TEXTE =
::::::
Ces mesures qui bénéficieront à 580 000 familles, représenteront, lorsqu'elles seront arrivées à terme, un coût annuel de 8 milliards et demi de francs. Enfin, 3 milliards de francs seront consacrés au renforcement des aides au logement des familles.
Nous sommes cependant face à de très fortes contraintes financières. C'est pourquoi cette réforme sera menée de façon progressive, en fonction des disponibilités financières de la branche famille. Je tiens à souligner qu'elle bénéficiera en premier lieu aux familles nombreuses et de revenus modestes.
Sur la base de nos hypothèses économiques à moyen terme, nous devrions être en mesure de financer l'intégralité de ce programme en 1999. Mais le projet de loi ne prévoyait en ce domaine aucune garantie de bonne fin. Votre Commission a souhaité qu'on indique formellement que le recul de l'âge limite à 22 ans devra être mis en uvre au plus tard le 31 décembre 1999 même si la conjoncture économique est moins favorable que nous ne le pensons. Le Gouvernement acceptera cet amendement qui nous imposera, si, le moment venu, les comptes de la CNAF sont serrés, un effort supplémentaire. Mais en assumant cette contrainte, nous marquerons notre volonté de privilégier les prestations familiales dans le budget social.
En dehors de ces trois grandes orientations, des mesures spécifiques concernent des familles qui connaissent des situations particulières. C'est le cas des familles qui ont des naissances multiples et bénéficieront d'une part, d'un allongement du congé maternité et d'autre part, d'une prolongation du versement de l'allocation pour jeune enfant qui représentera un gain de près de 6 000 francs pour une famille avec des jumeaux et de plus de 11 000 francs pour une famille avec des triplés. C'est aussi le cas des familles adoptives qui bénéficieront d'une allocation d'adoption de près de 4 000 francs.
Enfin, même si cette mesure est moins directement liée à la famille et compte tenu de la situation particulière des veuves, il a été décidé de porter progressivement de 52 à 60 % le taux des pensions de réversion. Ce taux sera porté à 54 % le 1er janvier 1995. Afin de pouvoir remettre à niveau l'ensemble des pensions de réversion déjà liquidées, le Gouvernement a déposé un amendement au projet de loi.
::::::
DONNÉES FOURNIES =
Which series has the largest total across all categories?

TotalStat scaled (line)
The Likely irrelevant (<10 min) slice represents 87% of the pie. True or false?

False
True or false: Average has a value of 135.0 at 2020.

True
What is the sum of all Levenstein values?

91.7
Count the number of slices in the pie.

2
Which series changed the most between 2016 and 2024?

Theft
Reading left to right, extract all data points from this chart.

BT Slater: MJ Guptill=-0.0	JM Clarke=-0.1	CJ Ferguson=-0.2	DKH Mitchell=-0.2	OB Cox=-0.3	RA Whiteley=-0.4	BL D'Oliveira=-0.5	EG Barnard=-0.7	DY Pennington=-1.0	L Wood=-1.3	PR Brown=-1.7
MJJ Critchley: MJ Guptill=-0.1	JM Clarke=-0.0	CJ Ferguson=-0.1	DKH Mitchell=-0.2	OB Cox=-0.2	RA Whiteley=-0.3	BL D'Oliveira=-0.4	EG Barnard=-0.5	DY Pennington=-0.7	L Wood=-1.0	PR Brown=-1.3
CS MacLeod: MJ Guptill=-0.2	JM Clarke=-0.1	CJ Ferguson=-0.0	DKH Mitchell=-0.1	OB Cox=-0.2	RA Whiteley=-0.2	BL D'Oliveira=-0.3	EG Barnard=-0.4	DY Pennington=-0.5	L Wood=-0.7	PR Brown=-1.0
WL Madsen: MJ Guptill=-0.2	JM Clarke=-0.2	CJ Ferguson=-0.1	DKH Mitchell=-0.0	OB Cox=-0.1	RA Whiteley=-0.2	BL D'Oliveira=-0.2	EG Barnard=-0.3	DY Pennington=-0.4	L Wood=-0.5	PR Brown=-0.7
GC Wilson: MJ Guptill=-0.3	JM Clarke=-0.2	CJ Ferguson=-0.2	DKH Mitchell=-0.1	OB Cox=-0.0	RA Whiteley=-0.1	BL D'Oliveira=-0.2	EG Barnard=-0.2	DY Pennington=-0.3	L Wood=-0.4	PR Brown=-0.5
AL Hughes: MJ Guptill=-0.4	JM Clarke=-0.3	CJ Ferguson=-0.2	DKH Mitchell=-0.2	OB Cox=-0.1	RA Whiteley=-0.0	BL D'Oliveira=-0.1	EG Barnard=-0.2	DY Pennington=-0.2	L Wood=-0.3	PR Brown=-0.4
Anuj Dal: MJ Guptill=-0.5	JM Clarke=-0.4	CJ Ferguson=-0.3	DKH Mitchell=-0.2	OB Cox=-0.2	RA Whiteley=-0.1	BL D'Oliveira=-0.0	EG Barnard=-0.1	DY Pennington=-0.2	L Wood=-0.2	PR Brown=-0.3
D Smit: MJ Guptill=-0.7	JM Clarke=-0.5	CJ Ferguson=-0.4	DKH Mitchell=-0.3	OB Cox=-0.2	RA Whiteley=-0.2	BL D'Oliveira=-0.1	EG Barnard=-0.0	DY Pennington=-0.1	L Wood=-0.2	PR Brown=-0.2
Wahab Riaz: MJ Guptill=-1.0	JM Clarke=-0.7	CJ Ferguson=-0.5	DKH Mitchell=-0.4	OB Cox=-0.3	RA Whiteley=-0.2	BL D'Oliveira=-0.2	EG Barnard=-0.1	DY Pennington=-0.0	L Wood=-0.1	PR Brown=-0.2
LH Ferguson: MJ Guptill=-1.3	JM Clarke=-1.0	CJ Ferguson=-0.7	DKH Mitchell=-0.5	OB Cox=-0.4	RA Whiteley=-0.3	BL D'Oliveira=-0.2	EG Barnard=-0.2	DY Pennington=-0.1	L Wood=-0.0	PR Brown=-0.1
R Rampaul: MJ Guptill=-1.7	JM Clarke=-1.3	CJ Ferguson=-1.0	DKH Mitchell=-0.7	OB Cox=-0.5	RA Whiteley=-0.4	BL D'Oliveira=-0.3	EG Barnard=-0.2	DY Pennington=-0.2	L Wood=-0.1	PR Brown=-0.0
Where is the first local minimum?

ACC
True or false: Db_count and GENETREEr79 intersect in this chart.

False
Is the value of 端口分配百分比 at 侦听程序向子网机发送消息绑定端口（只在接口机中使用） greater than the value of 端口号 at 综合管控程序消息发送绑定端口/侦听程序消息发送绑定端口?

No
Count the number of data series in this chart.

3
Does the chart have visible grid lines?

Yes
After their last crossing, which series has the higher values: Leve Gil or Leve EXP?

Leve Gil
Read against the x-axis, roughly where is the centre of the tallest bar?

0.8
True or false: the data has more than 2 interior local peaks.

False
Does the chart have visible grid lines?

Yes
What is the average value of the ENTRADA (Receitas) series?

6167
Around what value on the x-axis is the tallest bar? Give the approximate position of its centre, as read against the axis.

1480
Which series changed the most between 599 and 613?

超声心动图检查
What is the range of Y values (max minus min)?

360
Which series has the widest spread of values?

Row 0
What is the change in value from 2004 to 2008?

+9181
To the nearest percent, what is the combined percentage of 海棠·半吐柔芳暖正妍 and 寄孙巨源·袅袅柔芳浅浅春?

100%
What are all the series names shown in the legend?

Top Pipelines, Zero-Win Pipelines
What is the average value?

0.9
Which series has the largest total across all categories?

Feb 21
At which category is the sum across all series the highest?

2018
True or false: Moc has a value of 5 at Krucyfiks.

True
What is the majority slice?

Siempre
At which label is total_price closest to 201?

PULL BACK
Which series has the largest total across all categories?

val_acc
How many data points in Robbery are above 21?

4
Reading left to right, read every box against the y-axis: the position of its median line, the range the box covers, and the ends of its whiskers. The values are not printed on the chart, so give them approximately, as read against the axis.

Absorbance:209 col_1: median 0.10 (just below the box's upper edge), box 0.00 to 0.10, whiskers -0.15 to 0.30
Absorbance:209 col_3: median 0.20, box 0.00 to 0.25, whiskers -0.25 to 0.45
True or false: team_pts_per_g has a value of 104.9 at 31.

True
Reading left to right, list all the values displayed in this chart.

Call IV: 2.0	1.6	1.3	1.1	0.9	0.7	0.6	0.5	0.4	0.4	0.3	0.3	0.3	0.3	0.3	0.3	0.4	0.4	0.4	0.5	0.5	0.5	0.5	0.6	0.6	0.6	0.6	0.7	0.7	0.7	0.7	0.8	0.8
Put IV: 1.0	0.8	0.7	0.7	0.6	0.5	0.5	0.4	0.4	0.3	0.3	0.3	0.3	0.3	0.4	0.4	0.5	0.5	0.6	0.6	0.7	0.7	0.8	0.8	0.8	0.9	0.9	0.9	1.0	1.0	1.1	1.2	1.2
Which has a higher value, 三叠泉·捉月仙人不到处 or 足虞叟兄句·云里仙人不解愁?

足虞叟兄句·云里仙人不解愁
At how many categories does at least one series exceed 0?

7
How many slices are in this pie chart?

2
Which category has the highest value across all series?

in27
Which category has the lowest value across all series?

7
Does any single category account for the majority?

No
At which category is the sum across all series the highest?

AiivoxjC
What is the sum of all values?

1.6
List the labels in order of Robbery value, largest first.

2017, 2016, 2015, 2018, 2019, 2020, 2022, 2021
::::::
COMPLÉTEZ CE QUI SUIT =
A: Recopiez fidèlement le passage du texte sur la politique familiale qui commence par les mots contenant « Ces mesures qui » et se termine par « de revenus modestes. ».
B: D'après le texte sur la politique familiale, à quelle date le taux des pensions de réversion sera-t-il porté à 54 % ?

CORRIGÉ DE L'EXERCICE =
A:
Ces mesures qui bénéficieront à 580 000 familles, représenteront, lorsqu'elles seront arrivées à terme, un coût annuel de 8 milliards et demi de francs. Enfin, 3 milliards de francs seront consacrés au renforcement des aides au logement des familles.
Nous sommes cependant face à de très fortes contraintes financières. C'est pourquoi cette réforme sera menée de façon progressive, en fonction des disponibilités financières de la branche famille. Je tiens à souligner qu'elle bénéficiera en premier lieu aux familles nombreuses et de revenus modestes.

B: Le 1er janvier 1995.